Microsoft Security Essentials is the same program that runs on Windows Vista and Windows 7 and is included or "baked in" to Windows 8 and 8.1.   It seems like the virus signature file downloads are most likely the same in both products but there's a switch somewhere that will be thrown to stop it from working with Windows XP.

Planned Obsolescence.  Pay more and upgrade or else.

Their response is straightforward - upgrade to a newer operating system.

This might be why I have so many Linux based computers around these days... But for people who don't want to learn a new operating system, don't stick with XP - the holes will still let the viruses get in, and if the antivirus doesn't catch them, you won't get a fix from Microsoft.  If you really are against learning a new Operating System, Windows 7 is the closest thing that you can get for that old beater of a computer that looks "normal"... you know - looks like XP.  Even Windows 7 may not save you if you have a really old machine with less than 2GB of memory, but Linux would run comfortably on most machines in that class.

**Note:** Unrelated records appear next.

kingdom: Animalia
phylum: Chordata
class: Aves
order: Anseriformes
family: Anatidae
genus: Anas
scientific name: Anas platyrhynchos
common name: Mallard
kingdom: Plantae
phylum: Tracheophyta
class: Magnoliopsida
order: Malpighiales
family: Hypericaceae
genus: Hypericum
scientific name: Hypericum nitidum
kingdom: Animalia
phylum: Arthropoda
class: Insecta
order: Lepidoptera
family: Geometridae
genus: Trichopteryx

Most.  Don't get silly, that old Pentium 4 needs to be recycled.  I could get something  to run on that, but it would be limited and I'm not really interested in doing free support.

Also, if you really are going to keep your old machine and upgrade to Windows 7, remember that Windows 7 is an install not an upgrade.

About 30% of all desktop computers run some form of Windows XP.  I've read statistics that "Some Form Of Windows XP runs on 95% of all ATM Machines in the US", although I really doubt that statistic.   That "Some Form" is probably Windows XP Embedded which is a very different monster than what you know and love on your desktop computer.   The networking component has been made more secure, although you have to wonder just how secure it really is.

I'll stick with my earlier comments, time to upgrade folks.  XP is about to XPire.